Entries taken from a collection

------------

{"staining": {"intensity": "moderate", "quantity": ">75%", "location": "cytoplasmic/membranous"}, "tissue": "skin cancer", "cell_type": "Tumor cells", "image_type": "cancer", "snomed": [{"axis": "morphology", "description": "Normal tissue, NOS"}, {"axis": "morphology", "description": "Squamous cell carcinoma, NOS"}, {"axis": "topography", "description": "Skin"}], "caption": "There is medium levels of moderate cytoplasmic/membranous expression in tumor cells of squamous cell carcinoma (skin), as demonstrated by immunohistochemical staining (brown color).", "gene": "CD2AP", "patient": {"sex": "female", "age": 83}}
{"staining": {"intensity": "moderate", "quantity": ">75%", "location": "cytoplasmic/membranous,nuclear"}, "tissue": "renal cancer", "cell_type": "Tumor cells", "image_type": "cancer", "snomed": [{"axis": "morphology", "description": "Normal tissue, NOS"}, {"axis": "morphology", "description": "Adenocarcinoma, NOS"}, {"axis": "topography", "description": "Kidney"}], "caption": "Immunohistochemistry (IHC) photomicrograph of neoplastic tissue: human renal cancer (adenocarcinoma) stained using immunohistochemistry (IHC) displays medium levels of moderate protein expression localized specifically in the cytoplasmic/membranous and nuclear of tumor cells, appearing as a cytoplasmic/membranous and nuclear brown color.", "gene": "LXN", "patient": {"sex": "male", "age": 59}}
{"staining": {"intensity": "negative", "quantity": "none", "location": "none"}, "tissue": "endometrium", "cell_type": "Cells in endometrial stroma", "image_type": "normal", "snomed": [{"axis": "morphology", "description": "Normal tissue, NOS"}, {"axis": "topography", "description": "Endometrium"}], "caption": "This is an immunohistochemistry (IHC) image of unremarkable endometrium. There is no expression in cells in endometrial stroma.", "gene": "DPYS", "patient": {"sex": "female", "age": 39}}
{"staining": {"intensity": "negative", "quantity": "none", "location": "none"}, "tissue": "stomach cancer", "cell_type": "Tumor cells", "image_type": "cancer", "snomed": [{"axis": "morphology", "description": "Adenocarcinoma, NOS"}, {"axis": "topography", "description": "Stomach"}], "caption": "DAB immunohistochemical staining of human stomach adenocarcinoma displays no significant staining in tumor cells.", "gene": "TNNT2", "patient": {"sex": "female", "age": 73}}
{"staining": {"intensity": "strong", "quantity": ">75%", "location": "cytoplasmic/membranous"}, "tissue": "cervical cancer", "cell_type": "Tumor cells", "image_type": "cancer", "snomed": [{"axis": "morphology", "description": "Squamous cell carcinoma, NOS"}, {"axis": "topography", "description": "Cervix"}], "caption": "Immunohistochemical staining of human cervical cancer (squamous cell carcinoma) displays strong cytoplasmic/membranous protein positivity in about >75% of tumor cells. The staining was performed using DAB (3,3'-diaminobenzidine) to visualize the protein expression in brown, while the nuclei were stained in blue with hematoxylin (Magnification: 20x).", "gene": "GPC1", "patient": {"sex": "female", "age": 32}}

------------

**Work instruction:** Whenever a line in the entries holds the word "negative", copy that line.

**Expected answer:**
{"staining": {"intensity": "negative", "quantity": "none", "location": "none"}, "tissue": "endometrium", "cell_type": "Cells in endometrial stroma", "image_type": "normal", "snomed": [{"axis": "morphology", "description": "Normal tissue, NOS"}, {"axis": "topography", "description": "Endometrium"}], "caption": "This is an immunohistochemistry (IHC) image of unremarkable endometrium. There is no expression in cells in endometrial stroma.", "gene": "DPYS", "patient": {"sex": "female", "age": 39}}
{"staining": {"intensity": "negative", "quantity": "none", "location": "none"}, "tissue": "stomach cancer", "cell_type": "Tumor cells", "image_type": "cancer", "snomed": [{"axis": "morphology", "description": "Adenocarcinoma, NOS"}, {"axis": "topography", "description": "Stomach"}], "caption": "DAB immunohistochemical staining of human stomach adenocarcinoma displays no significant staining in tumor cells.", "gene": "TNNT2", "patient": {"sex": "female", "age": 73}}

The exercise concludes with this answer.